Anderson: I love 3D. I made Resident Evil: Afterlife in 3D,, and The Three Musketeers and Pompeii all 3D. In between I’ve done some huge commercials in 3D for cinemas in Europe. I think I’ve done more work in 3D than any other director working right now. I can’t think of anyone else who’s made four movies in 3D, native 3D. [Pompeii] is actually shot in 3D, which I think delivers by far the best results. I love it. I felt when I was making Resident Evil: Afterlife, which is the first movie I did in 3D, it was my first movie all over again. I had to kind of relearn how to shoot, how to look at a frame, because I was working with this extra dimension. I love what it gives you as a filmmaker. I think it allows you to be much more immersive. When I was a kid you’d get in a theater and sound would just come from the front of the theater. Then surround sound came in and then THX and now of course you go watch Pearl Harbor and you’ve got the Japanese planes flying from the back of the theater to the front and the explosions are sounding off all around you.

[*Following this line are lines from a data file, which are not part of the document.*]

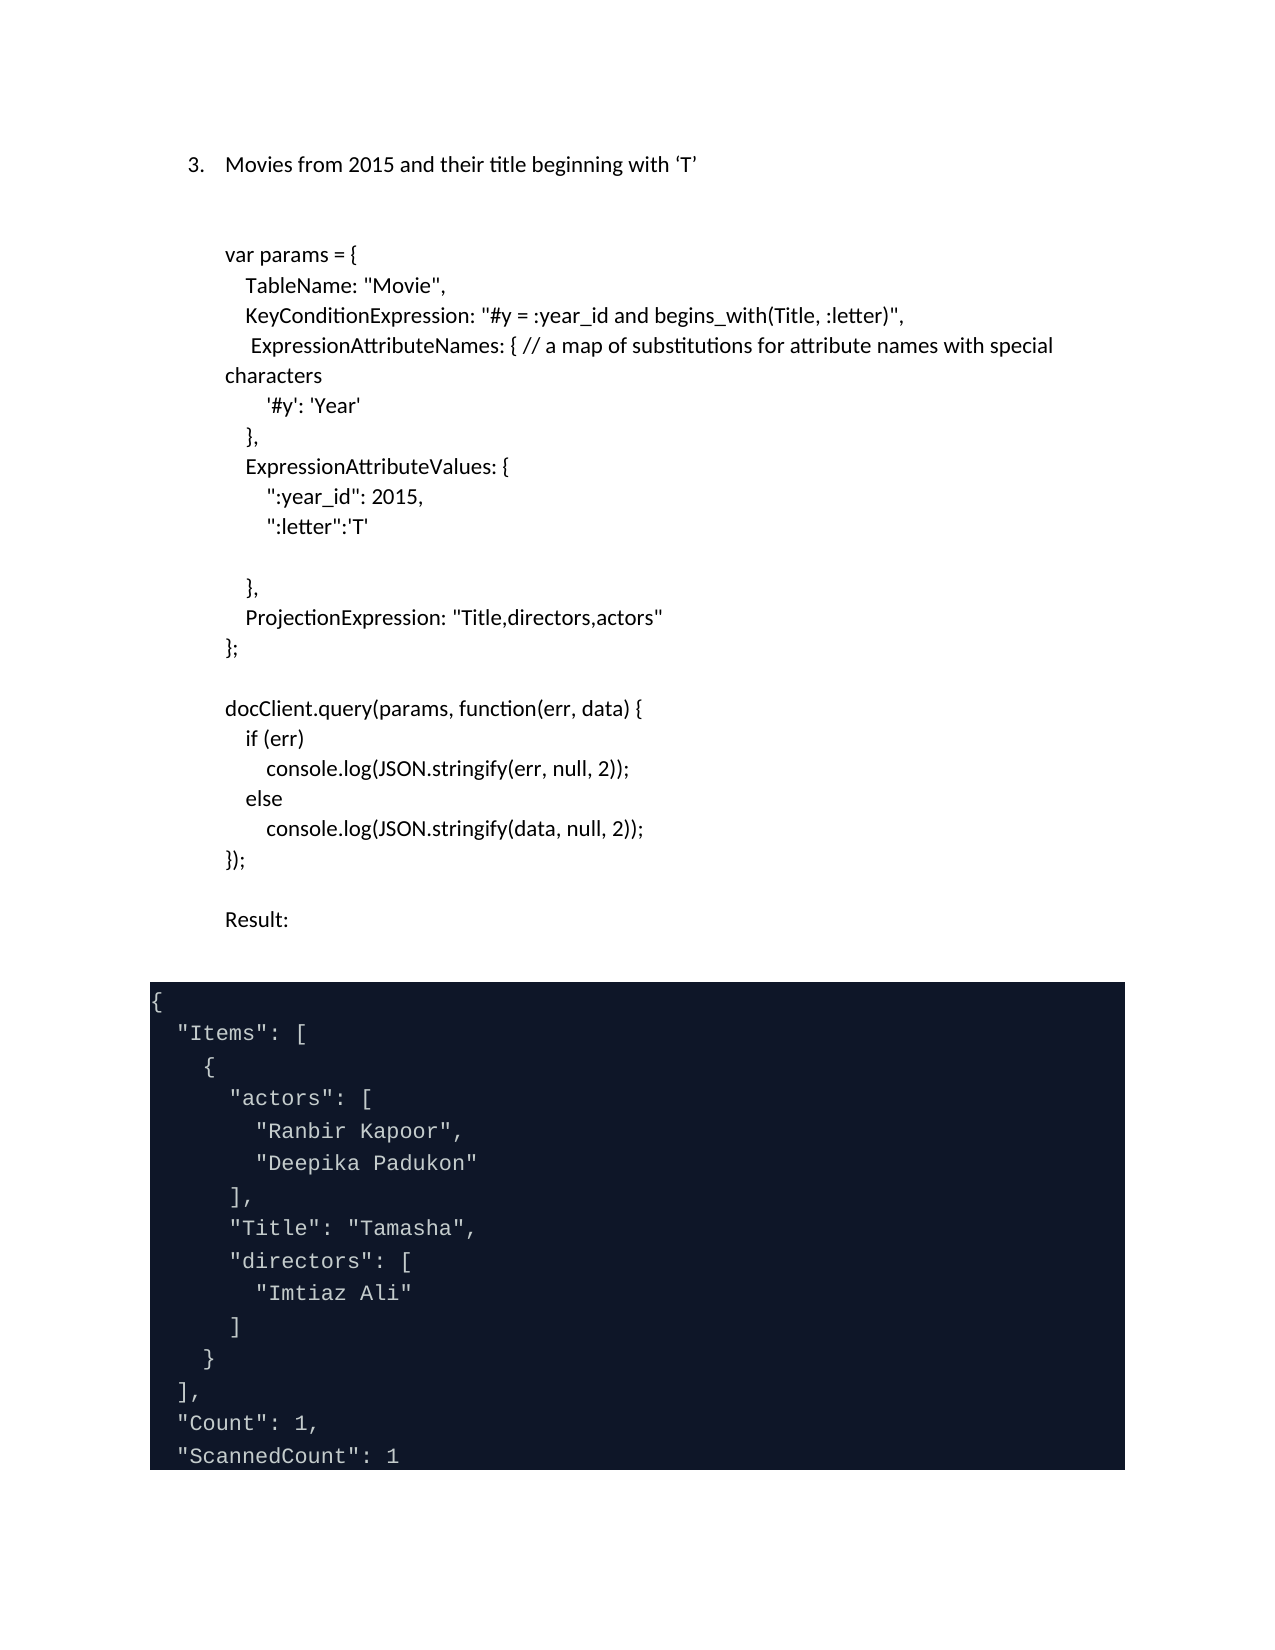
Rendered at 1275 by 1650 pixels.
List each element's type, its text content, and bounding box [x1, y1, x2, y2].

list ":year_id": 2015, [225, 482, 1125, 510]
list KeyConditionExpression: "#y = :year_id and begins_with(Title, :letter)", [225, 301, 1125, 329]
text "Deepika Padukon" [150, 1145, 1125, 1177]
text ], [150, 1177, 1125, 1210]
list ProjectionExpression: "Title,directors,actors" [225, 603, 1125, 631]
list }, [225, 422, 1125, 450]
list Result: [225, 905, 1125, 933]
list console.log(JSON.stringify(data, null, 2)); [225, 814, 1125, 843]
list var params = { [225, 241, 1125, 269]
list Movies from 2015 and their title beginning with ‘T’ [187, 150, 1125, 178]
text "Title": "Tamasha", [150, 1210, 1125, 1242]
list }, [225, 573, 1125, 601]
list docClient.query(params, function(err, data) { [225, 694, 1125, 722]
list ExpressionAttributeValues: { [225, 452, 1125, 480]
list else [225, 784, 1125, 812]
text ] [150, 1307, 1125, 1340]
list console.log(JSON.stringify(err, null, 2)); [225, 754, 1125, 782]
text "Ranbir Kapoor", [150, 1112, 1125, 1145]
list ExpressionAttributeNames: { // a map of substitutions for attribute names with special characters [225, 331, 1125, 389]
text { [150, 982, 1125, 1015]
text "ScannedCount": 1 [150, 1437, 1125, 1470]
list ":letter":'T' [225, 512, 1125, 541]
list }); [225, 845, 1125, 873]
text "Count": 1, [150, 1405, 1125, 1437]
text ], [150, 1372, 1125, 1405]
text } [150, 1340, 1125, 1372]
list TableName: "Movie", [225, 271, 1125, 299]
list if (err) [225, 724, 1125, 752]
text "Imtiaz Ali" [150, 1275, 1125, 1307]
list '#y': 'Year' [225, 392, 1125, 420]
text "Items": [ [150, 1015, 1125, 1047]
text { [150, 1047, 1125, 1080]
list }; [225, 633, 1125, 661]
text "actors": [ [150, 1080, 1125, 1112]
text "directors": [ [150, 1242, 1125, 1275]
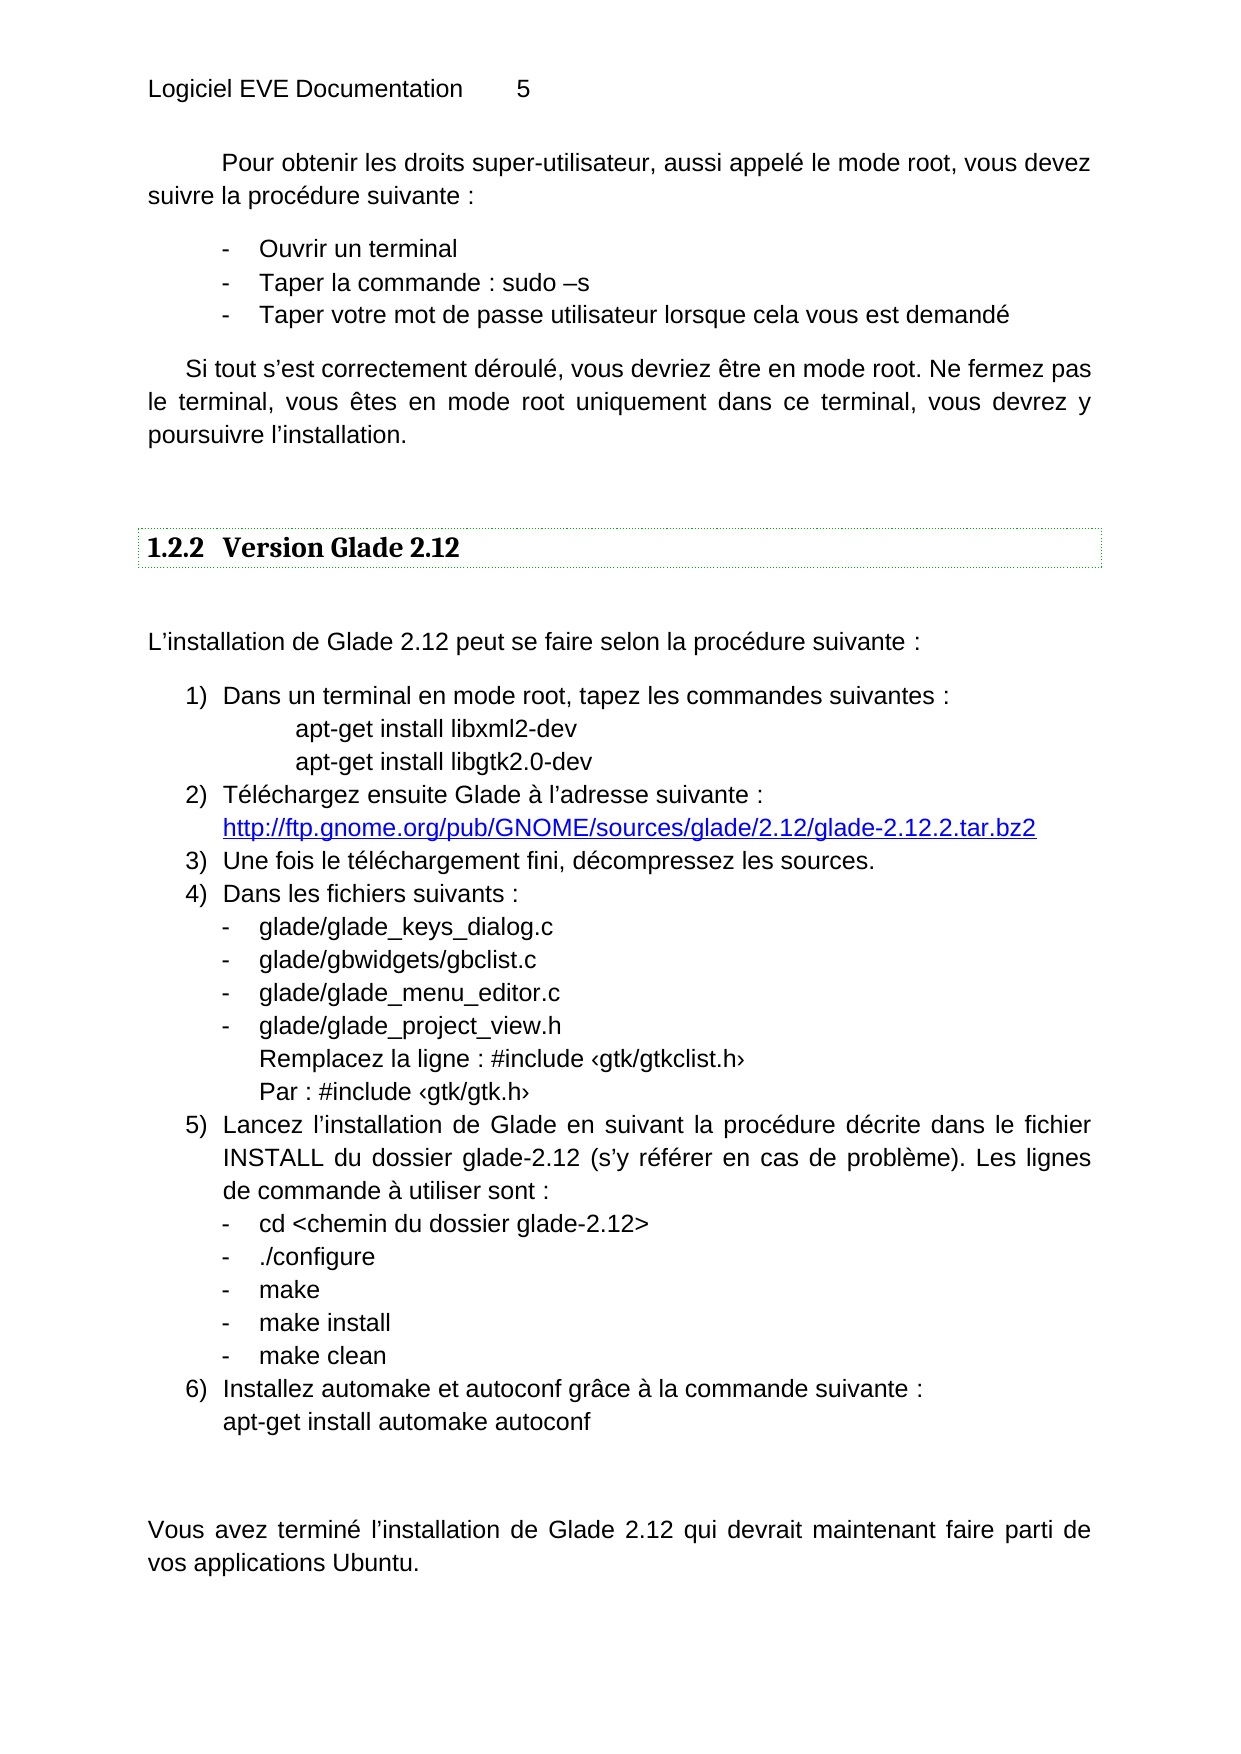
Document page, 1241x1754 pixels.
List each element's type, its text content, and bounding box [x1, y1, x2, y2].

In Saving Private Ryan, you’re immersed in an audio world when Tom Hanks is storming the beach, right? Yet the image has always stayed exactly the same — flat at the front of the cinema. I think 3D has opened things up in a way that rivals how sound has become much more immersive after the last 30 years. The image got bigger, perhaps, with iMax, but now we’ve opened up the world visually if it’s done well,. Especially for the kind of movies I make where you’re trying to immerse an audience in an exciting world that they haven’t been into. Whether it’s a futuristic wasteland or whether it’s the exotic streets of Pompeii, 3D can be a very powerful, immersive tool if used correctly. I would like to think after four movies and a bunch of commercials I’m using it effectively.